The court added, “Apart from the tip, Bell had no reason to suspect defendant of illegal conduct. She did not observe defendant or any of the other individuals engaged in any suspicious activity, and none of the individuals made any threatening gestures or acted aggressively toward her.”
The court argued that the defendant was not lawfully detained at the time of the pat search and found that the fear that Officer Bell asserted was not “objectively reasonable.”
“Bell had no reason to believe defendant was armed at the time she detained him,” they wrote. “She did not observe anything akin to a bulge in his clothing, and neither defendant nor the others made any threatening movements or acted aggressively.”

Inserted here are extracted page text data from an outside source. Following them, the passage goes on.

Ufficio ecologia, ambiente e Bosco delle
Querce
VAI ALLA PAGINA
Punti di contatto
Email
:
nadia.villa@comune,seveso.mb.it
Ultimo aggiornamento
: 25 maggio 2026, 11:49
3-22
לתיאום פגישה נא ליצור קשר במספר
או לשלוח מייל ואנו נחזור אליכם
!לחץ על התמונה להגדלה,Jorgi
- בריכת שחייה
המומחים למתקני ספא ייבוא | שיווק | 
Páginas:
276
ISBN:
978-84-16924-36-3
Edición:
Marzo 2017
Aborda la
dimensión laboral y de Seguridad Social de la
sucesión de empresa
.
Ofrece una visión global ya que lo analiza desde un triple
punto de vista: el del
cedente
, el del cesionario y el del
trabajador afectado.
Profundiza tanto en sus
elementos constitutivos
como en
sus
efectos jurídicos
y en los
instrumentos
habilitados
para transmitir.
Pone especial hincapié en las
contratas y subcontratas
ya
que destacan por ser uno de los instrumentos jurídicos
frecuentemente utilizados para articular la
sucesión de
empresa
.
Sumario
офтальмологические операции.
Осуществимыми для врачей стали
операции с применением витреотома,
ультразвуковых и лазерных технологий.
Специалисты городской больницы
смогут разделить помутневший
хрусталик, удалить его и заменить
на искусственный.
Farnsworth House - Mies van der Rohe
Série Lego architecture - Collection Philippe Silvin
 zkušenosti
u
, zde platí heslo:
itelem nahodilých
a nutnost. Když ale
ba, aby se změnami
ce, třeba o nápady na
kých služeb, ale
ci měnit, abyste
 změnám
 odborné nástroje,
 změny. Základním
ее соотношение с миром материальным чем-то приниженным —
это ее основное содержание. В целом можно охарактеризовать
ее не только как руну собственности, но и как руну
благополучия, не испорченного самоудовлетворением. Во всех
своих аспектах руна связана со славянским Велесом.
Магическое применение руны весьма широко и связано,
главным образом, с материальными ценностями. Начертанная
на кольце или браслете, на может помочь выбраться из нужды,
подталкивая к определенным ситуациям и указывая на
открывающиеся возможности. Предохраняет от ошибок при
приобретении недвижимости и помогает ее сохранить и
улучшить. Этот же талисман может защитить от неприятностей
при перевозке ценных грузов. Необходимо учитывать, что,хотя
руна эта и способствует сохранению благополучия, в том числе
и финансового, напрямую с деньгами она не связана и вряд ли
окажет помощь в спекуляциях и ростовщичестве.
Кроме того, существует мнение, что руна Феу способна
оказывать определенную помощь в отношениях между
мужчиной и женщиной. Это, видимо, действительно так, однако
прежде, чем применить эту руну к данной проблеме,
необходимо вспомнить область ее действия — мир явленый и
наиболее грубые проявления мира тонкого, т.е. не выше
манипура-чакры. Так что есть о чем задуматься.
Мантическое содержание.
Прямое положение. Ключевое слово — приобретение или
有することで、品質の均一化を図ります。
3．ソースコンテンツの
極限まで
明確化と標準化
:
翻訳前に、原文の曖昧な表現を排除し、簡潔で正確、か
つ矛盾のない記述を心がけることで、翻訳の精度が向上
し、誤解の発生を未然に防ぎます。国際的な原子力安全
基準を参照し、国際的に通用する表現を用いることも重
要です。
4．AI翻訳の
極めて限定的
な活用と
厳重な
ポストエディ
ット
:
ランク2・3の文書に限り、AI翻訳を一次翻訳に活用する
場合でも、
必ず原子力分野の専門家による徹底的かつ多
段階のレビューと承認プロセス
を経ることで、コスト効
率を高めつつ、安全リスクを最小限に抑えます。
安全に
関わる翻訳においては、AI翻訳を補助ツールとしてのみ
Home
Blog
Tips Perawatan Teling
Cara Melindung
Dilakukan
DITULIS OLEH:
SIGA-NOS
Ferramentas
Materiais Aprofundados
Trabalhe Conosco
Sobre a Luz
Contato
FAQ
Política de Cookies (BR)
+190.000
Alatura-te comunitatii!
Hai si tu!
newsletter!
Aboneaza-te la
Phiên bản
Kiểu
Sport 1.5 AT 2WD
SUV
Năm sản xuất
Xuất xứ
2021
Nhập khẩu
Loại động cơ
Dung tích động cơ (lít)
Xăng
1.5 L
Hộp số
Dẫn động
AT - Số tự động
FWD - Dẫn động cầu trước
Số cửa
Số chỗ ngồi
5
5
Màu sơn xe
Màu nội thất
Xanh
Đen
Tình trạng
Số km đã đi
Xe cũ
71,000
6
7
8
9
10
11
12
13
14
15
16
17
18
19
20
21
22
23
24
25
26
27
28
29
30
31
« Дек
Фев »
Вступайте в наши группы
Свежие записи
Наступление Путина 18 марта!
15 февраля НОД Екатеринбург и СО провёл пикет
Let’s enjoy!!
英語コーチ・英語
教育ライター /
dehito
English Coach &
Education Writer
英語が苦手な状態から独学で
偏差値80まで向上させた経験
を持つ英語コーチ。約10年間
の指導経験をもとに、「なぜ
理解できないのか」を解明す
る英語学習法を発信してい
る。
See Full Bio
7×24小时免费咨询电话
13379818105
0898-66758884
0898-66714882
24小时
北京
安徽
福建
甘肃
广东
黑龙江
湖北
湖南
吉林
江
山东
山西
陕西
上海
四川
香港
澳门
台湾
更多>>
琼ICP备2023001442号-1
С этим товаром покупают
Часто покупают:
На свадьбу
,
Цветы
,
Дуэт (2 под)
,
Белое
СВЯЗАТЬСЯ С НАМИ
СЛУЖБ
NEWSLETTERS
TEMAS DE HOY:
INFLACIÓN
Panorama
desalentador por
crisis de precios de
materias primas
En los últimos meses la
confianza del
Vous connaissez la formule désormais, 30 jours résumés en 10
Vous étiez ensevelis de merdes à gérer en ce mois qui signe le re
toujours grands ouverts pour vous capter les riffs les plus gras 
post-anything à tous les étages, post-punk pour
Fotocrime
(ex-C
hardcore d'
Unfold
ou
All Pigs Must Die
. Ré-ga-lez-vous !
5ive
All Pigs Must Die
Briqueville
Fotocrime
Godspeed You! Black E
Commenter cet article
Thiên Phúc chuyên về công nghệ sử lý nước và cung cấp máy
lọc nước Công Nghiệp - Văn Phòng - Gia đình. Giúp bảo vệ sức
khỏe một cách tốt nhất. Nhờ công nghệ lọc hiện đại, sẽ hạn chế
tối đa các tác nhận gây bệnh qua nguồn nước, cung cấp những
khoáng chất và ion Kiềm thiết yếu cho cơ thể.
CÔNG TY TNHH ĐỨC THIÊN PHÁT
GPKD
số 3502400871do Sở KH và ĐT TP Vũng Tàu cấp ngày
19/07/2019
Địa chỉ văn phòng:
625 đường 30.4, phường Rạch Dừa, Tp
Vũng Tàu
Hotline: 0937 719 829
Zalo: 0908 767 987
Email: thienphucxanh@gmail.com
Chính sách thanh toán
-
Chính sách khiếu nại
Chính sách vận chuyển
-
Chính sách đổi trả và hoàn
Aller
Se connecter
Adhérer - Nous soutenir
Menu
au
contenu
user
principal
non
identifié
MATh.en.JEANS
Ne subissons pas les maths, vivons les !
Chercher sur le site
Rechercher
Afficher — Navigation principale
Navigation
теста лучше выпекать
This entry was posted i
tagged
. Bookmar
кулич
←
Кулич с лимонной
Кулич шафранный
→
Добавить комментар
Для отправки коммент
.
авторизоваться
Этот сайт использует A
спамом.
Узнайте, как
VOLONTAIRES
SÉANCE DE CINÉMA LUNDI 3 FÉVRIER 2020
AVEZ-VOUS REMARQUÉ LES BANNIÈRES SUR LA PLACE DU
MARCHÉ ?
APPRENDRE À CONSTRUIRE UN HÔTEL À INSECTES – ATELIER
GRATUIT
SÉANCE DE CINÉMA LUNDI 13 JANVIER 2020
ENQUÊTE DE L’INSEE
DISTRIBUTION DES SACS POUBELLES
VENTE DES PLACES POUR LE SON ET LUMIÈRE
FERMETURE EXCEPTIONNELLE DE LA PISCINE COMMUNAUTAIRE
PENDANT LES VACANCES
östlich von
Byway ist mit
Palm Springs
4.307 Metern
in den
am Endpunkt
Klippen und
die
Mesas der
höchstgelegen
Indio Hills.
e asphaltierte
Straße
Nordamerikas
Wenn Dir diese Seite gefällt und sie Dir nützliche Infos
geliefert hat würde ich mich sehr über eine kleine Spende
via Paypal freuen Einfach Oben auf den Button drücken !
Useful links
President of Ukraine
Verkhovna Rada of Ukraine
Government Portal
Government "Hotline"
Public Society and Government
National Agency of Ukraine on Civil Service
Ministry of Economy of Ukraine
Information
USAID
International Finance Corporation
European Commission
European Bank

“Accordingly, defendant’s detention was not justified by Bell’s purported fear for her safety,” the Third Appellate Court concluded.
The court thus ruled, “Defendant’s detention was unlawful and the evidence seized through the exploitation thereof, most notably, the knife seized from defendant’s back pocket, was fruit of that detention, and thus, should have been suppressed.”
This is the fourth known Yolo court ruling, and third criminal conviction, that was overturned in the latest month and a half by the Third District Court of Appeals.
Some will undoubtedly argue that Mr. Wilson is free on a technicality since he had committed a crime. However, those people ignore the value in the constitution that protects individuals from unreasonable searches and seizures. In other words, Mr. Wilson was doing nothing that should have warranted the search in the first place.
Moreover, here is another case where a relatively minor crime is met with a completely disproportionate sentence in which he would have served 28 years to life for carrying a four-inch knife in his back pocket – how anyone can justify that punishment is beyond me.
There is no evidence to suggest that Mr. Wilson used that knife to attack or threaten anyone.
So, on that note, a technicality gets one put into prison for life and a technicality gets the individual who was unreasonably incarcerated released from prison. Hopefully having served his time, Mr. Wilson will use his second chance to get his life straightened out.